------ Source material

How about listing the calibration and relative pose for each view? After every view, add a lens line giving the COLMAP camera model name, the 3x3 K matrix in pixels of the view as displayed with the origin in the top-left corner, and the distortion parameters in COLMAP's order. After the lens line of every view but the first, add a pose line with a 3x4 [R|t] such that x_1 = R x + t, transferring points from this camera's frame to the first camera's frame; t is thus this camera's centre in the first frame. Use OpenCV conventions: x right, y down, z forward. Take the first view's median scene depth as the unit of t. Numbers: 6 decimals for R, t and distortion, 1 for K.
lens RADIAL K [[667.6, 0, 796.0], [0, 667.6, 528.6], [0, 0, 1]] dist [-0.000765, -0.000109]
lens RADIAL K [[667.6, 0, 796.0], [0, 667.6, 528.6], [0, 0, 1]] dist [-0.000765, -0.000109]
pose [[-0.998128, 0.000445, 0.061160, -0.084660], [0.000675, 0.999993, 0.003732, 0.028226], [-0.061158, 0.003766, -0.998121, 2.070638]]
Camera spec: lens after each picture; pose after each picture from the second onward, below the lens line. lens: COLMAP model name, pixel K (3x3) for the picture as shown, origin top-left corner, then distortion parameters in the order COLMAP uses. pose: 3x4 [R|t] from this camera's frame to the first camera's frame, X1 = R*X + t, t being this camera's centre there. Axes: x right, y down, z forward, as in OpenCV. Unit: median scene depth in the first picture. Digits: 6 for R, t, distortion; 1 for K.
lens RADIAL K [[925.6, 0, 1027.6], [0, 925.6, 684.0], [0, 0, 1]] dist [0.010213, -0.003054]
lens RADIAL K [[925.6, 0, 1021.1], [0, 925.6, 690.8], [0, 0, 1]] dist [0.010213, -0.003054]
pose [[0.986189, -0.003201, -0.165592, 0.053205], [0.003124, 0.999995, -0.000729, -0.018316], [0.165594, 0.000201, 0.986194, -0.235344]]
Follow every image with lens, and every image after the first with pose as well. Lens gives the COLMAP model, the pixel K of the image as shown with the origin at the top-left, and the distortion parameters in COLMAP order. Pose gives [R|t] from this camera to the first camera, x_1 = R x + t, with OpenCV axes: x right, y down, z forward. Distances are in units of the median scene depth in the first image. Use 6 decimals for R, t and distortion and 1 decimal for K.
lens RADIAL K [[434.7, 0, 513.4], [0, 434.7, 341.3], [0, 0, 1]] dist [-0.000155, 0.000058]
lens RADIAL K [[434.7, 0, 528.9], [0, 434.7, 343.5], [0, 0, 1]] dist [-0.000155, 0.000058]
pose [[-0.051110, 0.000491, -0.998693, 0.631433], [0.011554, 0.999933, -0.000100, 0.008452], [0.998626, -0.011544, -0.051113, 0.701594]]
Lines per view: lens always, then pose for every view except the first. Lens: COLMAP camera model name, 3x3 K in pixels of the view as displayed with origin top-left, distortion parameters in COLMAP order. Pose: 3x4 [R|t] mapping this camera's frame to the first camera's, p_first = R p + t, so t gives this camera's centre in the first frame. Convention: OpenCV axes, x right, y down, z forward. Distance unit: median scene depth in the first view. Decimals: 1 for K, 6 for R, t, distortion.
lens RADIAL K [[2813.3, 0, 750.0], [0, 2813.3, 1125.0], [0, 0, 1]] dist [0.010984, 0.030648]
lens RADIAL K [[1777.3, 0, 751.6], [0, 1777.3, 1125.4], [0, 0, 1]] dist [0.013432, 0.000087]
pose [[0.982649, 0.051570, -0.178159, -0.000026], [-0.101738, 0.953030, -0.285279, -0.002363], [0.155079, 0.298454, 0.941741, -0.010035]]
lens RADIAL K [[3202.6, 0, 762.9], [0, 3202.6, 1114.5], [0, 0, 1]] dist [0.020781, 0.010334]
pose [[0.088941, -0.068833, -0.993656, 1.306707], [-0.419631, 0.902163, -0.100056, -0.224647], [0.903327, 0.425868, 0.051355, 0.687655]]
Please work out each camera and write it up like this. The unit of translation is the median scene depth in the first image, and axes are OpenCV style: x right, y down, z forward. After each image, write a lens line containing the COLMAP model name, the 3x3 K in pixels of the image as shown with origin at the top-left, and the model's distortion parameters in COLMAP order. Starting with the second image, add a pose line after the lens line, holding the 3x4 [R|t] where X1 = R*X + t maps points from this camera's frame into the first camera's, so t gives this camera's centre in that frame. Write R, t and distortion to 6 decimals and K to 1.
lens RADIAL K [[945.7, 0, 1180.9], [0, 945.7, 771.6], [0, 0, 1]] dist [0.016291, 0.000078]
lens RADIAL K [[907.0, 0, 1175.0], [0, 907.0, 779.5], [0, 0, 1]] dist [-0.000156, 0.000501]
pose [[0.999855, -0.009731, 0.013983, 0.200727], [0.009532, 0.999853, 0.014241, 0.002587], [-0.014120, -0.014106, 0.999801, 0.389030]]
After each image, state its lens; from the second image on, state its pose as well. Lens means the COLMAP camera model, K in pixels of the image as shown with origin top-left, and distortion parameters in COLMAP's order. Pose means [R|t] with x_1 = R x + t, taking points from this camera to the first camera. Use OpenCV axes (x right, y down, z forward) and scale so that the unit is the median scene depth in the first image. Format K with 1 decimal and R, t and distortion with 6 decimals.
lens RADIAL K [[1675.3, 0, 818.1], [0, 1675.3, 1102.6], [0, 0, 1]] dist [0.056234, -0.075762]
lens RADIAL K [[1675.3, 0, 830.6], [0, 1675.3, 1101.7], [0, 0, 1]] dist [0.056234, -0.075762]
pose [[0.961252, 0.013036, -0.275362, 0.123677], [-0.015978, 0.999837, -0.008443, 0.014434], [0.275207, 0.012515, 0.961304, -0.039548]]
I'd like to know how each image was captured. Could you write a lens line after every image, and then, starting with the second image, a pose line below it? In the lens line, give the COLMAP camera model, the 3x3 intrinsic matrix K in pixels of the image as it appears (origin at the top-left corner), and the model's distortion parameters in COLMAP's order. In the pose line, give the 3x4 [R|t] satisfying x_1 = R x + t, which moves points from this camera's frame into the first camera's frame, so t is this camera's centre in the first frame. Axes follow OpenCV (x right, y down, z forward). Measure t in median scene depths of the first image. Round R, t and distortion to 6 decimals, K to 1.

------------

• [Problem description] Output the entries above in their entirety, exactly as written.

• [Exercise output]
How about listing the calibration and relative pose for each view? After every view, add a lens line giving the COLMAP camera model name, the 3x3 K matrix in pixels of the view as displayed with the origin in the top-left corner, and the distortion parameters in COLMAP's order. After the lens line of every view but the first, add a pose line with a 3x4 [R|t] such that x_1 = R x + t, transferring points from this camera's frame to the first camera's frame; t is thus this camera's centre in the first frame. Use OpenCV conventions: x right, y down, z forward. Take the first view's median scene depth as the unit of t. Numbers: 6 decimals for R, t and distortion, 1 for K.
lens RADIAL K [[667.6, 0, 796.0], [0, 667.6, 528.6], [0, 0, 1]] dist [-0.000765, -0.000109]
lens RADIAL K [[667.6, 0, 796.0], [0, 667.6, 528.6], [0, 0, 1]] dist [-0.000765, -0.000109]
pose [[-0.998128, 0.000445, 0.061160, -0.084660], [0.000675, 0.999993, 0.003732, 0.028226], [-0.061158, 0.003766, -0.998121, 2.070638]]
Camera spec: lens after each picture; pose after each picture from the second onward, below the lens line. lens: COLMAP model name, pixel K (3x3) for the picture as shown, origin top-left corner, then distortion parameters in the order COLMAP uses. pose: 3x4 [R|t] from this camera's frame to the first camera's frame, X1 = R*X + t, t being this camera's centre there. Axes: x right, y down, z forward, as in OpenCV. Unit: median scene depth in the first picture. Digits: 6 for R, t, distortion; 1 for K.
lens RADIAL K [[925.6, 0, 1027.6], [0, 925.6, 684.0], [0, 0, 1]] dist [0.010213, -0.003054]
lens RADIAL K [[925.6, 0, 1021.1], [0, 925.6, 690.8], [0, 0, 1]] dist [0.010213, -0.003054]
pose [[0.986189, -0.003201, -0.165592, 0.053205], [0.003124, 0.999995, -0.000729, -0.018316], [0.165594, 0.000201, 0.986194, -0.235344]]
Follow every image with lens, and every image after the first with pose as well. Lens gives the COLMAP model, the pixel K of the image as shown with the origin at the top-left, and the distortion parameters in COLMAP order. Pose gives [R|t] from this camera to the first camera, x_1 = R x + t, with OpenCV axes: x right, y down, z forward. Distances are in units of the median scene depth in the first image. Use 6 decimals for R, t and distortion and 1 decimal for K.
lens RADIAL K [[434.7, 0, 513.4], [0, 434.7, 341.3], [0, 0, 1]] dist [-0.000155, 0.000058]
lens RADIAL K [[434.7, 0, 528.9], [0, 434.7, 343.5], [0, 0, 1]] dist [-0.000155, 0.000058]
pose [[-0.051110, 0.000491, -0.998693, 0.631433], [0.011554, 0.999933, -0.000100, 0.008452], [0.998626, -0.011544, -0.051113, 0.701594]]
Lines per view: lens always, then pose for every view except the first. Lens: COLMAP camera model name, 3x3 K in pixels of the view as displayed with origin top-left, distortion parameters in COLMAP order. Pose: 3x4 [R|t] mapping this camera's frame to the first camera's, p_first = R p + t, so t gives this camera's centre in the first frame. Convention: OpenCV axes, x right, y down, z forward. Distance unit: median scene depth in the first view. Decimals: 1 for K, 6 for R, t, distortion.
lens RADIAL K [[2813.3, 0, 750.0], [0, 2813.3, 1125.0], [0, 0, 1]] dist [0.010984, 0.030648]
lens RADIAL K [[1777.3, 0, 751.6], [0, 1777.3, 1125.4], [0, 0, 1]] dist [0.013432, 0.000087]
pose [[0.982649, 0.051570, -0.178159, -0.000026], [-0.101738, 0.953030, -0.285279, -0.002363], [0.155079, 0.298454, 0.941741, -0.010035]]
lens RADIAL K [[3202.6, 0, 762.9], [0, 3202.6, 1114.5], [0, 0, 1]] dist [0.020781, 0.010334]
pose [[0.088941, -0.068833, -0.993656, 1.306707], [-0.419631, 0.902163, -0.100056, -0.224647], [0.903327, 0.425868, 0.051355, 0.687655]]
Please work out each camera and write it up like this. The unit of translation is the median scene depth in the first image, and axes are OpenCV style: x right, y down, z forward. After each image, write a lens line containing the COLMAP model name, the 3x3 K in pixels of the image as shown with origin at the top-left, and the model's distortion parameters in COLMAP order. Starting with the second image, add a pose line after the lens line, holding the 3x4 [R|t] where X1 = R*X + t maps points from this camera's frame into the first camera's, so t gives this camera's centre in that frame. Write R, t and distortion to 6 decimals and K to 1.
lens RADIAL K [[945.7, 0, 1180.9], [0, 945.7, 771.6], [0, 0, 1]] dist [0.016291, 0.000078]
lens RADIAL K [[907.0, 0, 1175.0], [0, 907.0, 779.5], [0, 0, 1]] dist [-0.000156, 0.000501]
pose [[0.999855, -0.009731, 0.013983, 0.200727], [0.009532, 0.999853, 0.014241, 0.002587], [-0.014120, -0.014106, 0.999801, 0.389030]]
After each image, state its lens; from the second image on, state its pose as well. Lens means the COLMAP camera model, K in pixels of the image as shown with origin top-left, and distortion parameters in COLMAP's order. Pose means [R|t] with x_1 = R x + t, taking points from this camera to the first camera. Use OpenCV axes (x right, y down, z forward) and scale so that the unit is the median scene depth in the first image. Format K with 1 decimal and R, t and distortion with 6 decimals.
lens RADIAL K [[1675.3, 0, 818.1], [0, 1675.3, 1102.6], [0, 0, 1]] dist [0.056234, -0.075762]
lens RADIAL K [[1675.3, 0, 830.6], [0, 1675.3, 1101.7], [0, 0, 1]] dist [0.056234, -0.075762]
pose [[0.961252, 0.013036, -0.275362, 0.123677], [-0.015978, 0.999837, -0.008443, 0.014434], [0.275207, 0.012515, 0.961304, -0.039548]]
I'd like to know how each image was captured. Could you write a lens line after every image, and then, starting with the second image, a pose line below it? In the lens line, give the COLMAP camera model, the 3x3 intrinsic matrix K in pixels of the image as it appears (origin at the top-left corner), and the model's distortion parameters in COLMAP's order. In the pose line, give the 3x4 [R|t] satisfying x_1 = R x + t, which moves points from this camera's frame into the first camera's frame, so t is this camera's centre in the first frame. Axes follow OpenCV (x right, y down, z forward). Measure t in median scene depths of the first image. Round R, t and distortion to 6 decimals, K to 1.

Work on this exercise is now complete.